The Salafi-jihadi movement spawned in Saudi Arabia and morphed into al-Qaida and ISIS. The rulers of Saudi Arabia encourage Salafi funding of schools and mosques around the world. Did we know the Saudi Salafi agenda, manifest in the actions of Osama bin Laden? If so, why did we not make this an issue in our diplomacy with Saudi Arabia? If not, how could we miss this point after embassies in Tanzania and Kenya were bombed? To uncover such plotting, it is necessary to have effective human intelligence networks. It is one thing to have global surveillance, intercepting communications around the world and the ability to kill a carload of people in a remote place. But it is more important to know why people are doing what they are doing. We need people in place with competency in world languages, cultures, belief systems and histories. We are not doing this so well these days. From my 52 years of international experience, I have a few observations.
We overspend on military activity around the world. For example, over 170,000 Afghans died from hostilities in the last 20 years. People around the world hold us responsible for this violence. We need to spend more on human needs of education, roads, communications and primary health care in countries like Afghanistan and the Democratic Republic of the Congo (and even here in the US).
A liberal arts college graduate acquaintance of mine, on his own initiative and dollar, became fluent in French, Classical Arabic, North African Arabic and is competent in Chinese. This person is an ideal employee for diplomacy and human intelligence work, but has not been able to even get an interview. We need people like this working to understand and interpret this complex world.

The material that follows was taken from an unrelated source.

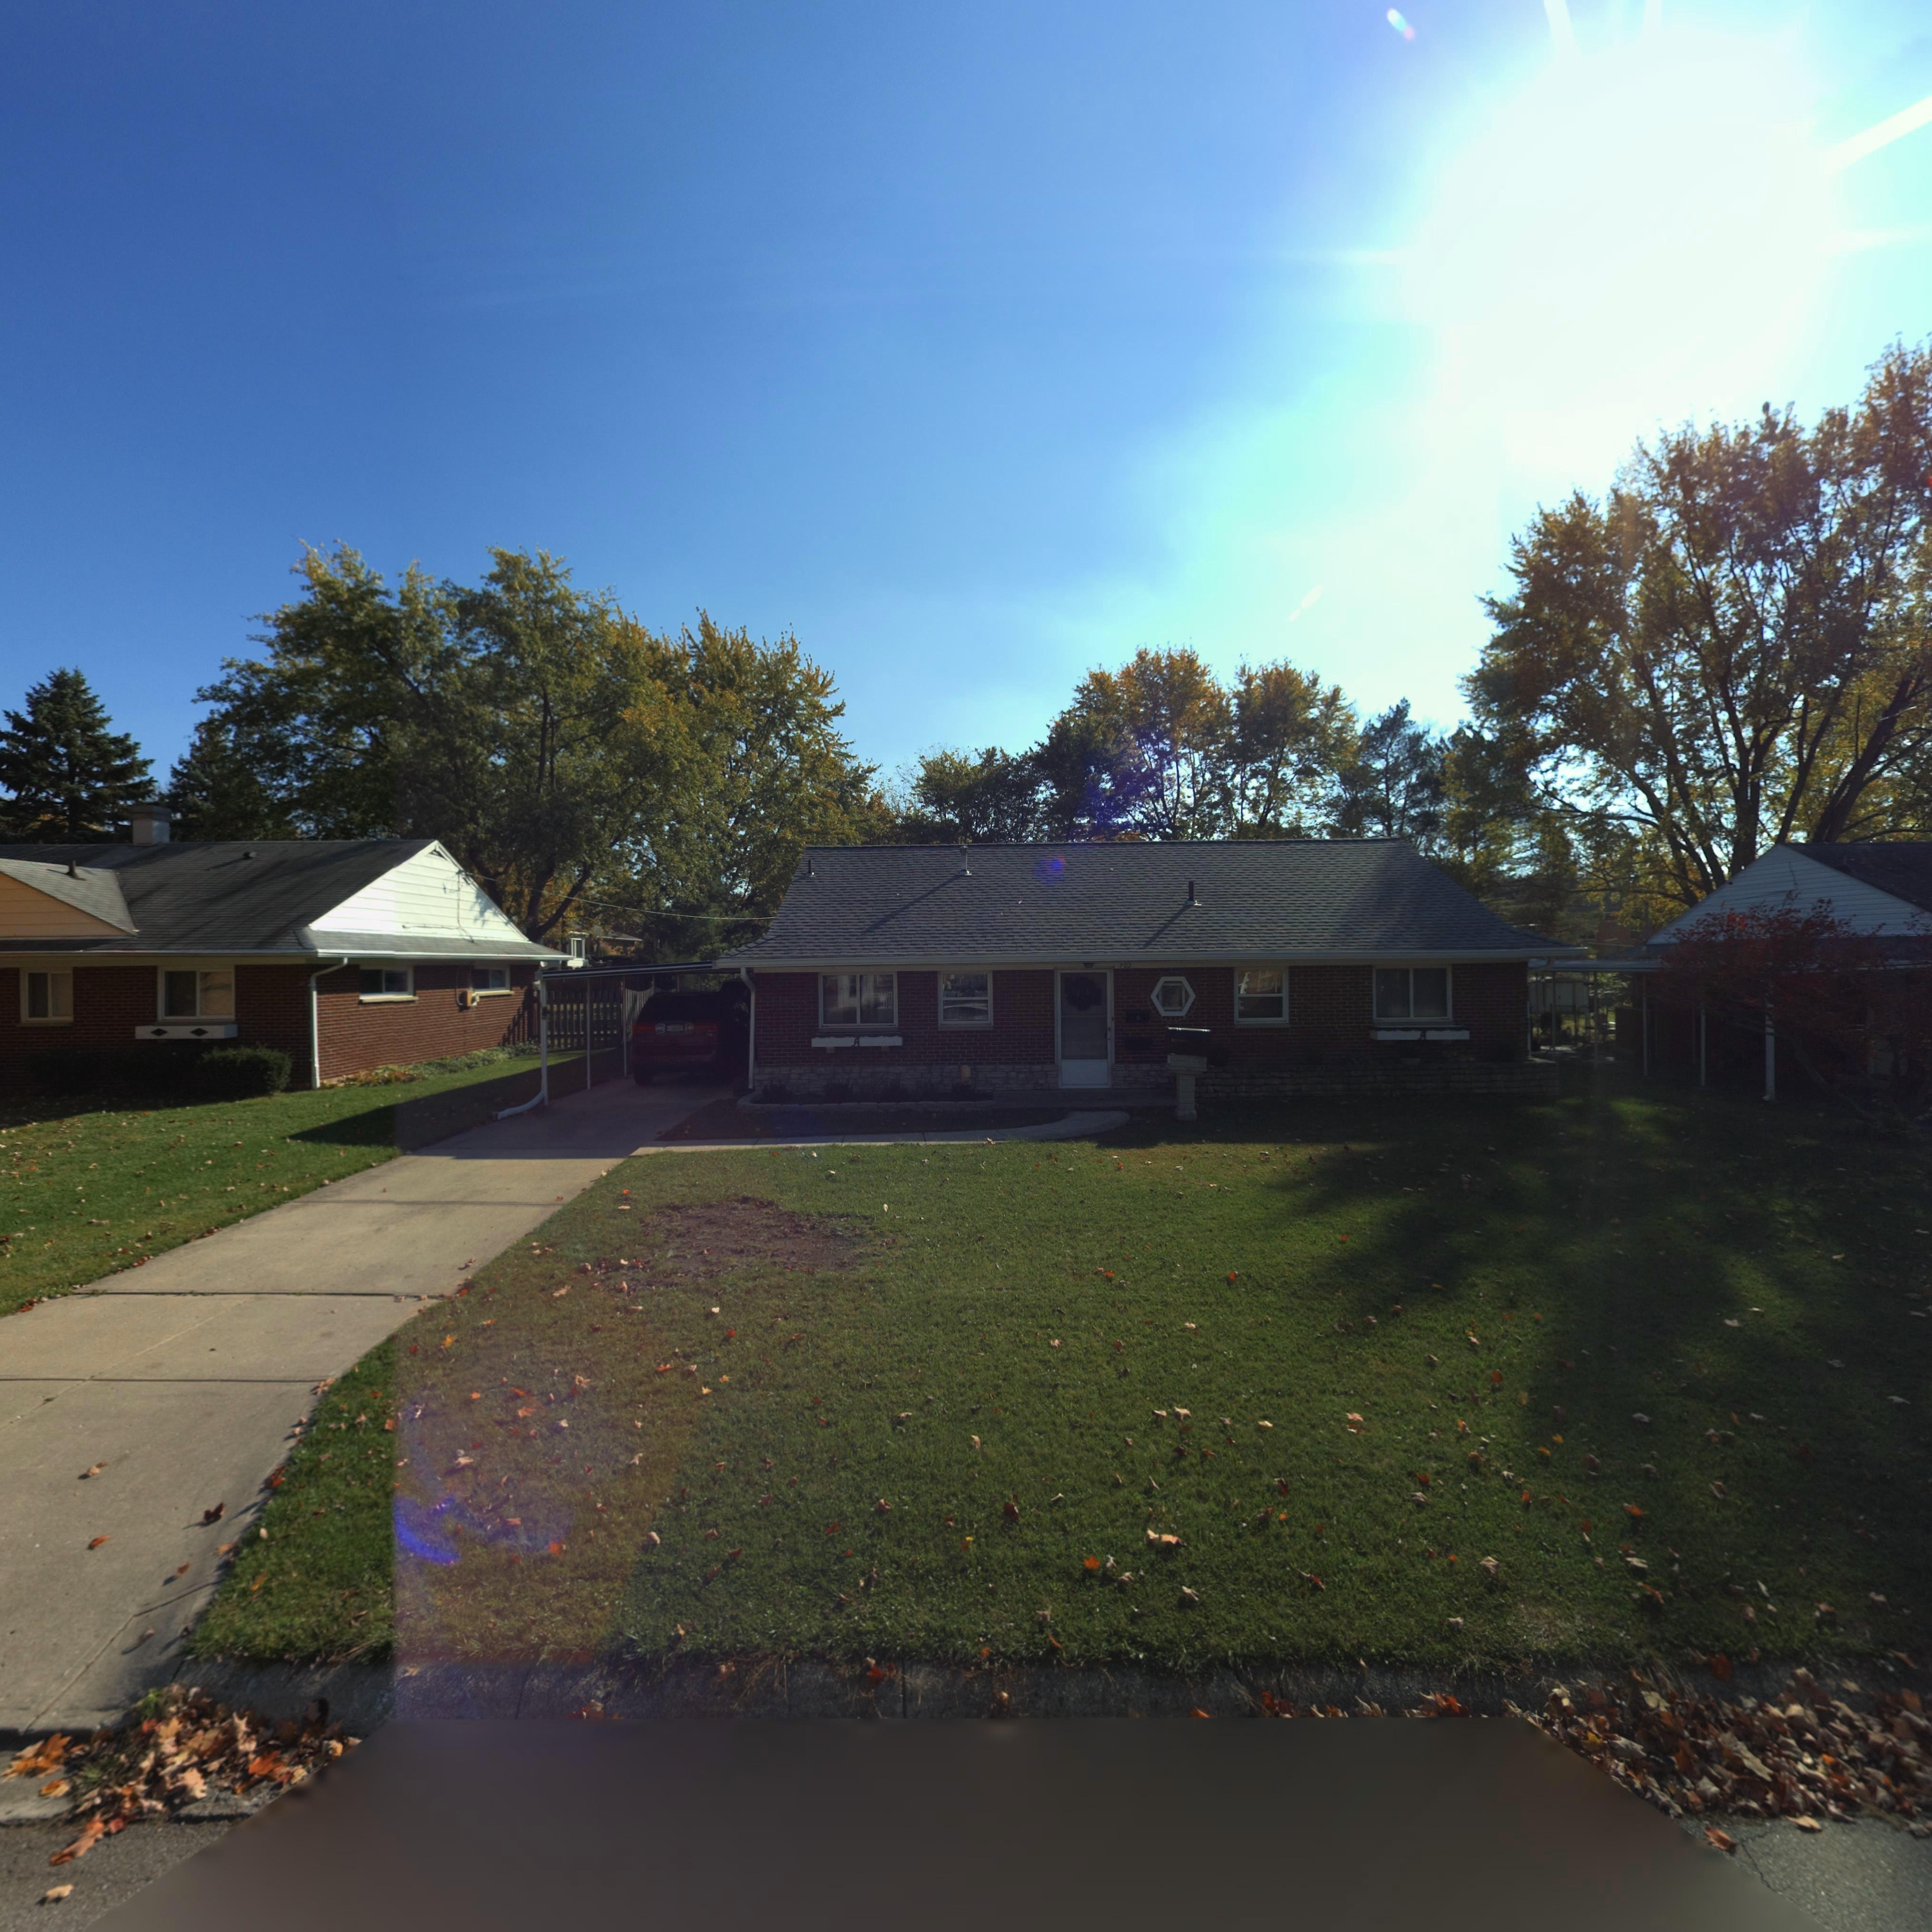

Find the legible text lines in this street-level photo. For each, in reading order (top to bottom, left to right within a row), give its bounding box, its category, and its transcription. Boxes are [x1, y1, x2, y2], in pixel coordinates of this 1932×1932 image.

[1118, 962, 1132, 969] StreetNumber: 702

In one country, in five years, the U.S. had three different ambassadors and three intelligence chiefs. Can rapid turnover of key personnel produce results in diplomacy and intelligence? In a new country, in year one, I learned; in year two, I became effective with improved language skills and cross-cultural knowledge, and; from year three, I could advance our national interests and succeed in negotiations. Tours of duty of at least three years for intelligence, diplomatic and military personnel should be the rule. We had at least eight commanding U.S. military officers in Afghanistan since 2008. Longer tours of duty promote cross-cultural understanding and language competency. I seriously doubt that any U.S. commanding officer in Afghanistan had competency in Dari or Pashtu, the main languages. To succeed in the long game of international politics, we need military, diplomatic and intelligence officers with cross-cultural experience and language capabilities.
David Fredrick of Waverly is a retired diplomat and college employee.